*EXERCISE AIM*.
Among the lines below, a stretch begins at the one with "145 126 16156" and ends at the one with "131 227 482.0". Repeat that stretch exactly, ends included.

● ● ● ● ● ● ●

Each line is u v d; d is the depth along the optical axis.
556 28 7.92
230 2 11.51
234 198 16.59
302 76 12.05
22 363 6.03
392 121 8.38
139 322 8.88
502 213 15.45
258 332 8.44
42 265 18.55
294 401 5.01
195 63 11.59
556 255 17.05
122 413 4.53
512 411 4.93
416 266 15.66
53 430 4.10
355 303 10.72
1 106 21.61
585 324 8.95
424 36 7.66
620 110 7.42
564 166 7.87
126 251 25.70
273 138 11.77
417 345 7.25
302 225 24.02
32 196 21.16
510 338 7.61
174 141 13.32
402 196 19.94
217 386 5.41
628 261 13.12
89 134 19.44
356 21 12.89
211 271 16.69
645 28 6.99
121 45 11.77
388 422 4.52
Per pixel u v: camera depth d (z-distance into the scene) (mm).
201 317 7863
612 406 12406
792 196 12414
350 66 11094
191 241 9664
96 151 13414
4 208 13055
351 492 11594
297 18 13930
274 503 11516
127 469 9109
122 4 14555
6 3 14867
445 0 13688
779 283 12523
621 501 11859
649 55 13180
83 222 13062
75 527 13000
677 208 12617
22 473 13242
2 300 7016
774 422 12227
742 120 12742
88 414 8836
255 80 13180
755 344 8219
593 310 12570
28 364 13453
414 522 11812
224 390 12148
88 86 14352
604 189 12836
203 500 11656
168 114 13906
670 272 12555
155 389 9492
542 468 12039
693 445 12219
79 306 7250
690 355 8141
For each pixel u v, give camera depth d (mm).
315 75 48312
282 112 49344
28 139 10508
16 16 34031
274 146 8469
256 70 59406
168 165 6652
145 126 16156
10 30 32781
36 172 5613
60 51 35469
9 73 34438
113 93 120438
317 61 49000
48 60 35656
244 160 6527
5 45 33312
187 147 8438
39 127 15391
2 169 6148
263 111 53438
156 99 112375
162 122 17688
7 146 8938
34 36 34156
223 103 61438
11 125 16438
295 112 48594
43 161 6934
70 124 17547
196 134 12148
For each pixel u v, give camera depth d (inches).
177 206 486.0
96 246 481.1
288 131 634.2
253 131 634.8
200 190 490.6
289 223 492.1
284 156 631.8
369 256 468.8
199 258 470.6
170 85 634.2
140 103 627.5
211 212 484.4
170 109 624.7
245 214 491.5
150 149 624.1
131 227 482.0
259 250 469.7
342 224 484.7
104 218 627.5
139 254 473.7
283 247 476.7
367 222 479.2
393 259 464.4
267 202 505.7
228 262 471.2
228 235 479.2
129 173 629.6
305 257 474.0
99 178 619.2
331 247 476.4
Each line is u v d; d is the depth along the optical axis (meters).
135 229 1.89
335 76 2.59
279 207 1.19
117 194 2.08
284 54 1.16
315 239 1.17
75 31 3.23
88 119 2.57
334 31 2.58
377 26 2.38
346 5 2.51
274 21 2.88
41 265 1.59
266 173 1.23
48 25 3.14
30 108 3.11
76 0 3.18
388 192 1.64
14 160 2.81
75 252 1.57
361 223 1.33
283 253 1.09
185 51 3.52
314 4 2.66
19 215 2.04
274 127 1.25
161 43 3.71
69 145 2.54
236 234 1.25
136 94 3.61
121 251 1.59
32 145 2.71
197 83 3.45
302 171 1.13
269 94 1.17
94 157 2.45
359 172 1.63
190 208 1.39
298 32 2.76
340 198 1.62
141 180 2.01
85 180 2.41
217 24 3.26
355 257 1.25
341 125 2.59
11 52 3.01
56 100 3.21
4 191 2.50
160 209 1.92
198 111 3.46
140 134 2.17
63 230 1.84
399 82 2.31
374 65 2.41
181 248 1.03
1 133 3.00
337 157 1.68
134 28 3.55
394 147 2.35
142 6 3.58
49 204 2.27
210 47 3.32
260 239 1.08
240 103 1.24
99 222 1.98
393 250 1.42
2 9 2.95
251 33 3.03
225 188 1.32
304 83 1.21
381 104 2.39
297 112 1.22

● ● ● ● ● ● ●

*WRITTEN REPLY*.
145 126 16156
10 30 32781
36 172 5613
60 51 35469
9 73 34438
113 93 120438
317 61 49000
48 60 35656
244 160 6527
5 45 33312
187 147 8438
39 127 15391
2 169 6148
263 111 53438
156 99 112375
162 122 17688
7 146 8938
34 36 34156
223 103 61438
11 125 16438
295 112 48594
43 161 6934
70 124 17547
196 134 12148
For each pixel u v, give camera depth d (inches).
177 206 486.0
96 246 481.1
288 131 634.2
253 131 634.8
200 190 490.6
289 223 492.1
284 156 631.8
369 256 468.8
199 258 470.6
170 85 634.2
140 103 627.5
211 212 484.4
170 109 624.7
245 214 491.5
150 149 624.1
131 227 482.0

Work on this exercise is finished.